Cyber Incident Victim: Suno
Date:
Nov 2025
Location:
—
Summary
Suno was compromised through a supply chain attack that gave an intruder access to employee credentials and source code revealing the firm’s alleged collection of audio from YouTube Music, Deezer, Genius, stock music libraries and podcast RSS feeds. The breach also exposed customer information including email addresses, phone numbers and partial credit card numbers processed via Stripe, though the company characterized the event as a limited security incident that was quickly contained and did not inform affected users. The company has maintained that its AI training relies on publicly available music files under fair use, a position contested by major record labels who accuse it of violating the Digital Millennium Copyright Act by bypassing YouTube’s anti‑scraping measures.

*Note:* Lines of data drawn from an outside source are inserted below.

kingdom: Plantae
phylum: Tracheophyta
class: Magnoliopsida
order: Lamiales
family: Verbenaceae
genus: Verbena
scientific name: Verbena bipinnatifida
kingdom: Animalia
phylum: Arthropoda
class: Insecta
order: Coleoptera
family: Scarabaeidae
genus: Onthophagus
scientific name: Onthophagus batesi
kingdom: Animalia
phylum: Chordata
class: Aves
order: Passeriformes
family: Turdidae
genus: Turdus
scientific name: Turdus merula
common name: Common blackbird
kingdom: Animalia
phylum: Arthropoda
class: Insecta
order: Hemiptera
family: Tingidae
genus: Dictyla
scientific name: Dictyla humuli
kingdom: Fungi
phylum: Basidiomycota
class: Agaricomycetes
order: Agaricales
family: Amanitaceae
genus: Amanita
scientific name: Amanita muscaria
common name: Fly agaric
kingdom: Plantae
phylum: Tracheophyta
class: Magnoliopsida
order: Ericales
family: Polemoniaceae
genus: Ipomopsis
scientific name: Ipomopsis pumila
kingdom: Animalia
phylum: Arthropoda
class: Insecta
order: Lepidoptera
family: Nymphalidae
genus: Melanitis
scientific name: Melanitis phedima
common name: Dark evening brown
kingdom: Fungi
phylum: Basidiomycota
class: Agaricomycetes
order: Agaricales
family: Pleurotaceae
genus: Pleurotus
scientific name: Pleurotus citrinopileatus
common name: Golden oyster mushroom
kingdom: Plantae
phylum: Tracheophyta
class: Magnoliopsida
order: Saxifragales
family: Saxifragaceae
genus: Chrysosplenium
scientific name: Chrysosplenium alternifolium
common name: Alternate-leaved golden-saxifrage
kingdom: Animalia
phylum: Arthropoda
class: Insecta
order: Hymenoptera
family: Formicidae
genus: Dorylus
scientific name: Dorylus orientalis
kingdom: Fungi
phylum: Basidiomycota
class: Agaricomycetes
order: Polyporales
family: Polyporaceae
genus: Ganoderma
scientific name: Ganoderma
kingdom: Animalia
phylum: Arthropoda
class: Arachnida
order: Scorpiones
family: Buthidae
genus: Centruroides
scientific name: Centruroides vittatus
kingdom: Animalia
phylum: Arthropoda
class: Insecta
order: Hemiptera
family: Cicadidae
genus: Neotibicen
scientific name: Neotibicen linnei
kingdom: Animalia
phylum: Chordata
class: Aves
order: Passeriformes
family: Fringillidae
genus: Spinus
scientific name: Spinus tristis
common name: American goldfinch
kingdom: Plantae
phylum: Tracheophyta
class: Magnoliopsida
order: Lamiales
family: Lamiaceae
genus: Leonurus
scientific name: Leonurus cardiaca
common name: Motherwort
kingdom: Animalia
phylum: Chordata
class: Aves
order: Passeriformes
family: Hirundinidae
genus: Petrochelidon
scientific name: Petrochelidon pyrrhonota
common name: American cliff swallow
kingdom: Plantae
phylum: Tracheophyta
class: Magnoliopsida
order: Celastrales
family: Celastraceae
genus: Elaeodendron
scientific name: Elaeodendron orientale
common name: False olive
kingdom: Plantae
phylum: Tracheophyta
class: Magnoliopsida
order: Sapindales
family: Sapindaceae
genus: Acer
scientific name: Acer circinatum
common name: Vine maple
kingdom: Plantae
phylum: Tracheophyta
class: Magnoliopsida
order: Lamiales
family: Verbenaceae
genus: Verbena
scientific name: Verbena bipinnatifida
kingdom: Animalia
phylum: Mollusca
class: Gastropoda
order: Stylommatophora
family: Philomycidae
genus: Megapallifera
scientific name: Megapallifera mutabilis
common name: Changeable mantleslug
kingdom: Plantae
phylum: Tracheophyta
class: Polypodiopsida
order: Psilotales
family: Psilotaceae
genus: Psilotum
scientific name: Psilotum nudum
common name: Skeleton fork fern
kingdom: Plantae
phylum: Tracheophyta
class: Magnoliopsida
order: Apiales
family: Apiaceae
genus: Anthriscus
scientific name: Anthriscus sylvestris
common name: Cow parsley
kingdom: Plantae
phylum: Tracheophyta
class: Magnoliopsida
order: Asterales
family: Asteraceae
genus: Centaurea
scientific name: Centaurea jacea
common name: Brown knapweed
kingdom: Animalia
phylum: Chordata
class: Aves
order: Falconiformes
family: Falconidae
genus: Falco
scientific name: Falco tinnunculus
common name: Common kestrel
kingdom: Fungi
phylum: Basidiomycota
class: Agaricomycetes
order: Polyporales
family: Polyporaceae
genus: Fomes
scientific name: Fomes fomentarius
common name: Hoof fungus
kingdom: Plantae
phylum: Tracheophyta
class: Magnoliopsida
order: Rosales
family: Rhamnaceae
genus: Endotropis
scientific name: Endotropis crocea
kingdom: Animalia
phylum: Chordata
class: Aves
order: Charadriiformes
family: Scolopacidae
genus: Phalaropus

| CIA Posture | Motives | Tactics, Techniques & Procedures |
|---|---|---|
| Available to members | 1 motive | 1 technique |
| Threat Actors | Type | Location |
|---|---|---|
| 0 actors | Available to members | Available to members |
Description
In November 2025, a hacker conducted a supply chain attack that compromised an employee’s credentials at Suno, according to a report from 404 Media. Using those credentials, the attacker gained access to Suno’s source code, which allegedly revealed that the company had scraped decades of audio from YouTube Music, Deezer, Genius, stock music libraries, and podcast RSS feeds for training its AI music generator. The same intrusion allowed the hacker to obtain customer data, including emails, phone numbers, and partial credit card numbers stored in Stripe. Suno did not inform its customers about the November 2025 breach.

Suno had previously stated that it trains its AI on “publicly available music files” from the open internet and argues that this falls under the fair use doctrine of copyright law. Major record labels that are suing Suno contend that deliberately bypassing YouTube’s anti‑scraping measures violates the Digital Millennium Copyright Act and YouTube’s terms of service. Udio, a competitor of Suno, has faced similar accusations of scraping YouTube data. Google, the parent company of YouTube, is also confronting copyright infringement claims from several major book publishers.
Suno characterized the incident as a “limited security incident that was quickly contained,” though it provided no further details about the containment measures taken. The company did not notify customers about the November 2025 breach, despite the exposure of emails, phone numbers, and partial credit card numbers. The source code that was accessed allegedly shows how Suno scraped audio from YouTube Music, Deezer, Genius, stock music libraries, and podcast RSS feeds. No additional information about remediation or follow‑up actions was provided in the source material.